Using kube-vip Egress

NOTE: At this time, egress requires iptables in order to re-write rules that will change traffic. To facilitate this a separate kube-vip image exists that has iptables, this image is called kube-vip-iptables and is available here.

Additionally Should your Operating System (RHEL, Rocky Linux) have started the steps to deprecate iptables in favour of nftables then you will need to use the environment variable egress_withnftables (set to true), otherwise some of the rules will be ignored by the kernel. Whilst the rules will work, you may view confusing results viewing the rules inside and outside the pod that is being egressed.

To enable Egress kube-vip requires serviceElection to be enabled, the Kubernetes service requires the below Egress annotation and it requires externalTrafficPolicy set to Local.

  annotations:
    kube-vip.io/egress: "true"
spec:
  type: LoadBalancer
  externalTrafficPolicy: Local

Example additions to a manifest

The annotations mean that kube-vip will know that the traffic from the pod will now need modifying so that the source address becomes the address of the loadBalancer. The externalTrafficPolicy is required because the loadbalancer address needs to be on the same node where the pod resides, otherwise the rules written into the kernel won't work.

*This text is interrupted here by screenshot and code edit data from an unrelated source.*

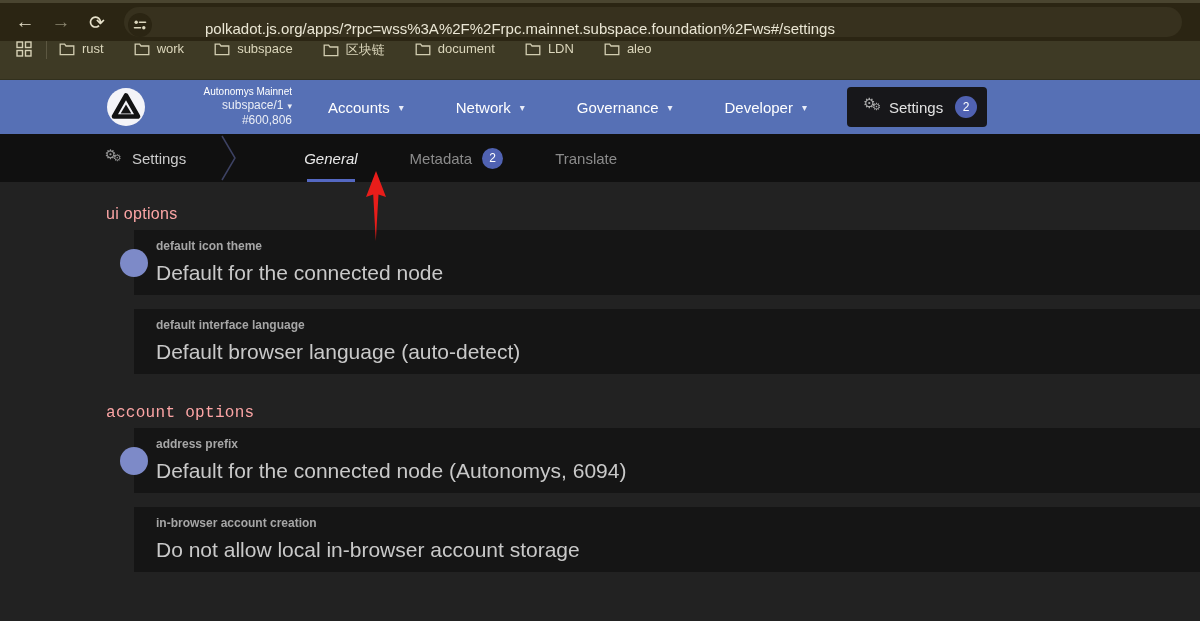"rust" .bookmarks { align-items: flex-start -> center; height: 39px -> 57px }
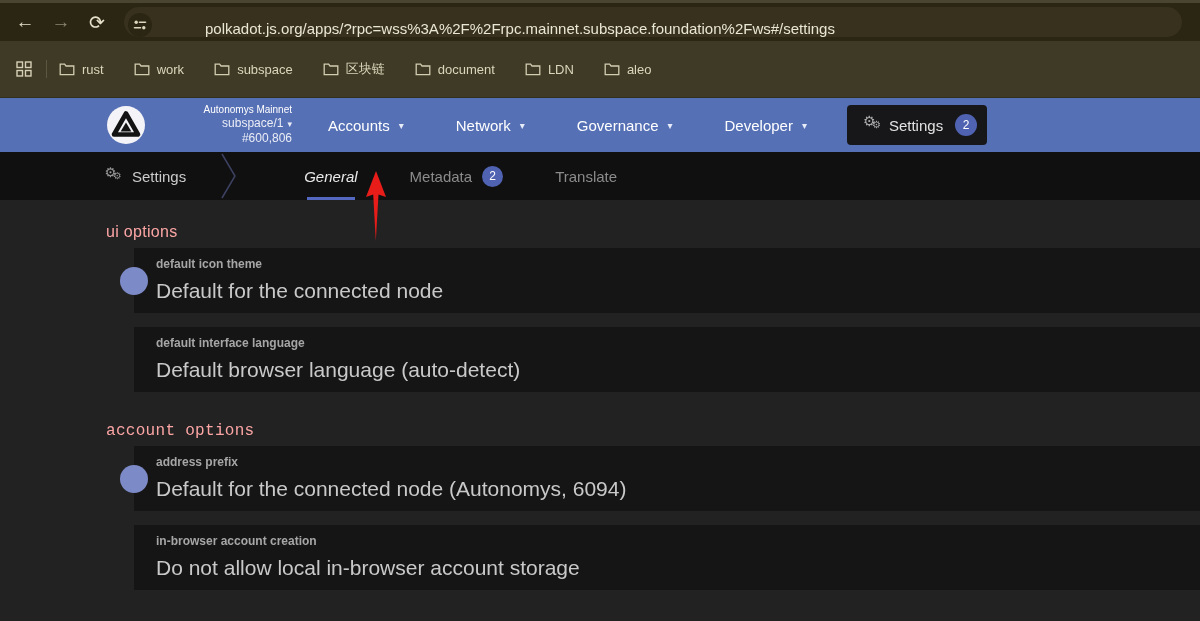"Accounts" .nav-item { align-items: center -> flex-start; flex-direction: none -> column }
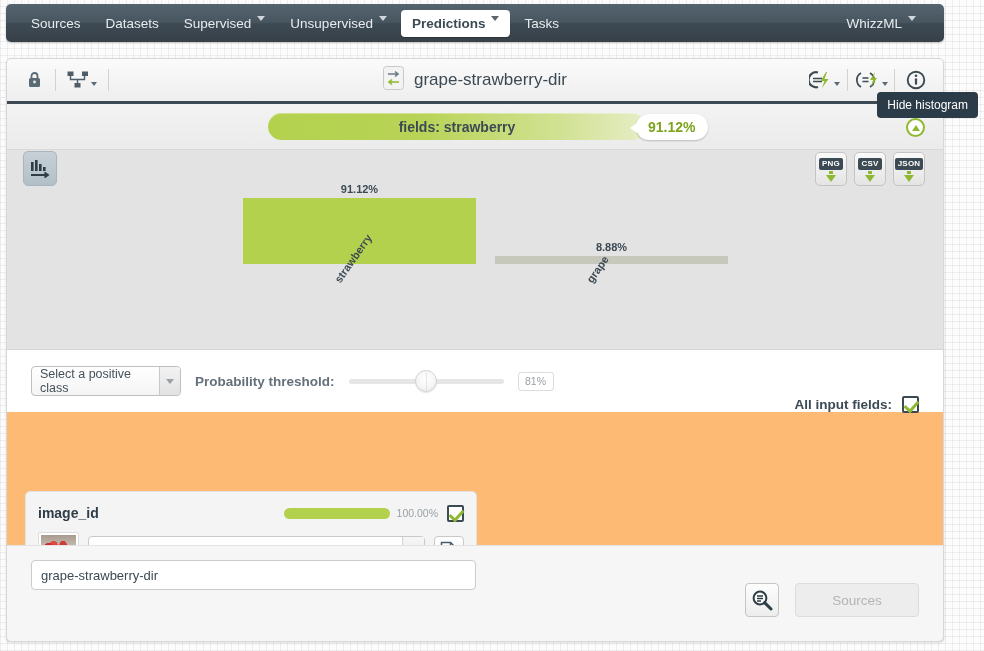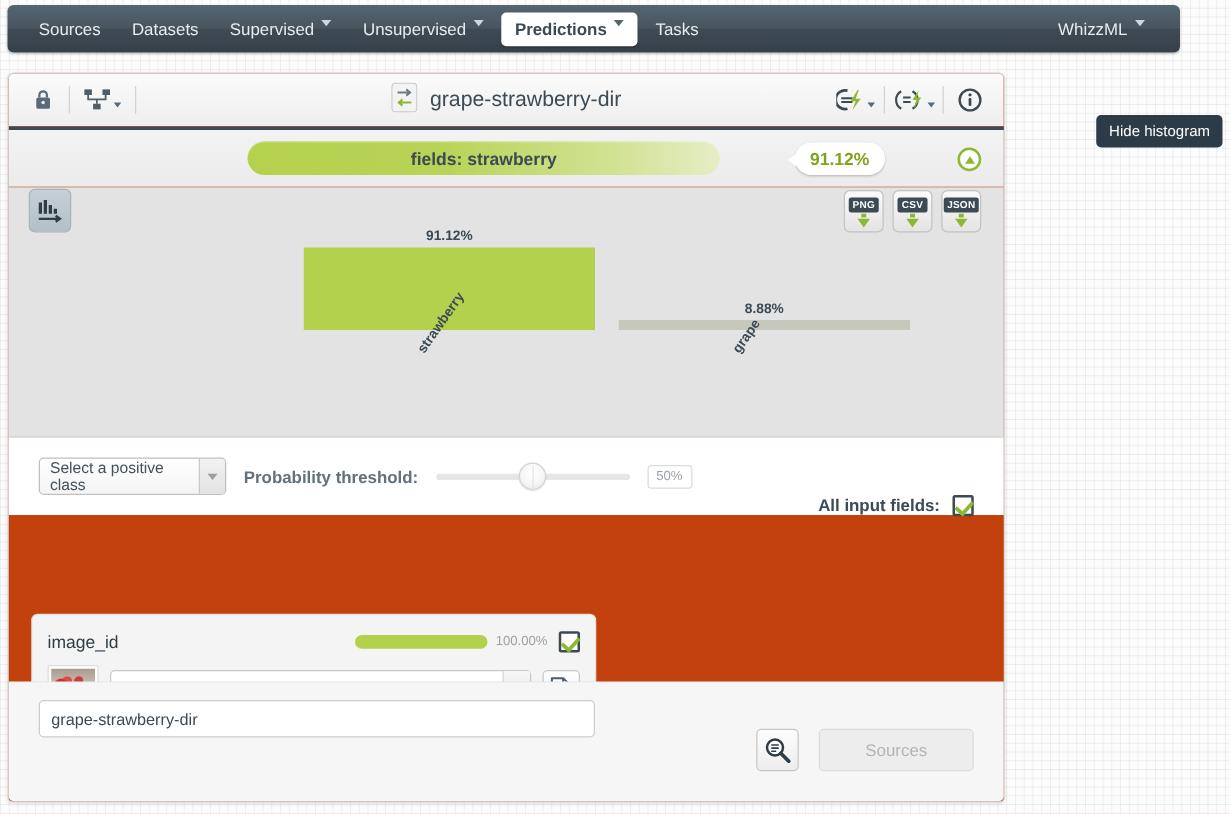"grape-strawberry-dir" #panel { background: #c2410c -> #fdba74; width: 798px -> 938px }
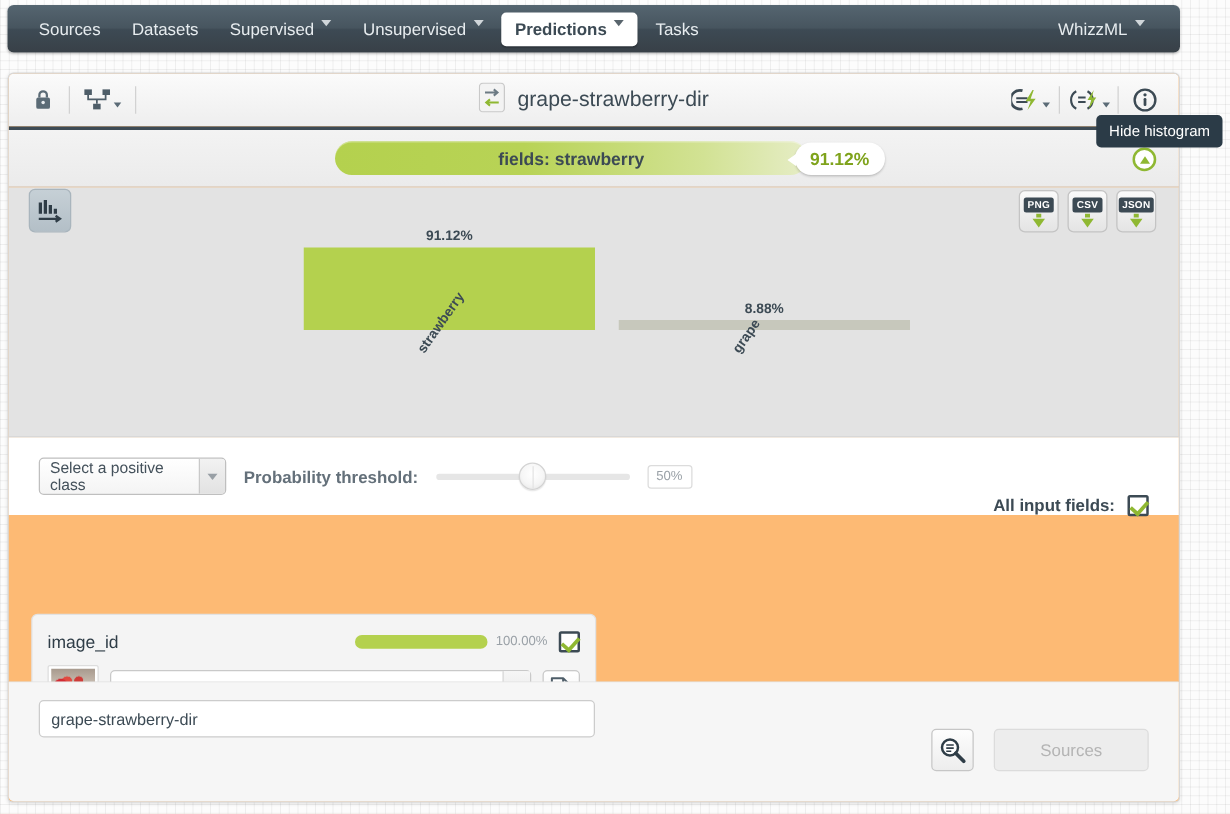"50%" div.thresh-val { text: 50% -> 81% }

Applying Egress rules only to certain destination ports

To allow differentiation of traffic, in the event you would have multiple pods performing various egress.. we can apply rules that are specific on outbound traffic. So if we had a sip client that was sending traffic out to a remote host on port 5060 we would only rewrite the egress of that traffic particularly. This is done through annotations:

  annotations:
    kube-vip.io/egress: "true"
    kube-vip.io/egress-destination-ports: udp:5060

The annotation is a colon separated value of protocol (udp or tcp) and the destination port, you can have multiple protocols and ports by using a comma e.g. tcp:8080,udp:5060

Excluding traffic for Pod and Service CIDRs

By default kube-vip won't egress traffic for the default networks:

  • Pod CIDR = "10.0.0.0/16"
  • Service CIDR = "10.96.0.0/12"

If you've configured different ranges for your network then these values will need to be modified within the kube-vip yaml"

        env:
        - name: egress_podcidr
          value: "x.x.x.x/yy"
        - name: egress_servicecidr
          value: "x.x.x.x/yy"

This will set a different range when an egress rule is configured.